- _Work to complete_: Retype exactly the lines from the one with "порядку ч. 3 ст. 89 КПК), відносно змісту" down to the final line of the material below, both included, and nothing more.

- _Records_:

-.-.-

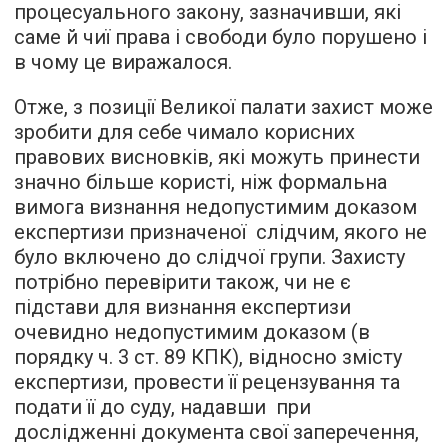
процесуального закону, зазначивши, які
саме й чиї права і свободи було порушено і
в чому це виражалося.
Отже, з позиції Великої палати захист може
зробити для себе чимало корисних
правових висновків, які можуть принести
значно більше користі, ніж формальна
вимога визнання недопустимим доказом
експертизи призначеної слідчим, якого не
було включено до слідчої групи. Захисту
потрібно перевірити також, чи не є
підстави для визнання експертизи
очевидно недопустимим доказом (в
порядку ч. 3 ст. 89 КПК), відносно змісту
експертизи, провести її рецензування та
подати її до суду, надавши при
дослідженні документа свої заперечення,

-.-.-

- _Written reply_:
порядку ч. 3 ст. 89 КПК), відносно змісту
експертизи, провести її рецензування та
подати її до суду, надавши при
дослідженні документа свої заперечення,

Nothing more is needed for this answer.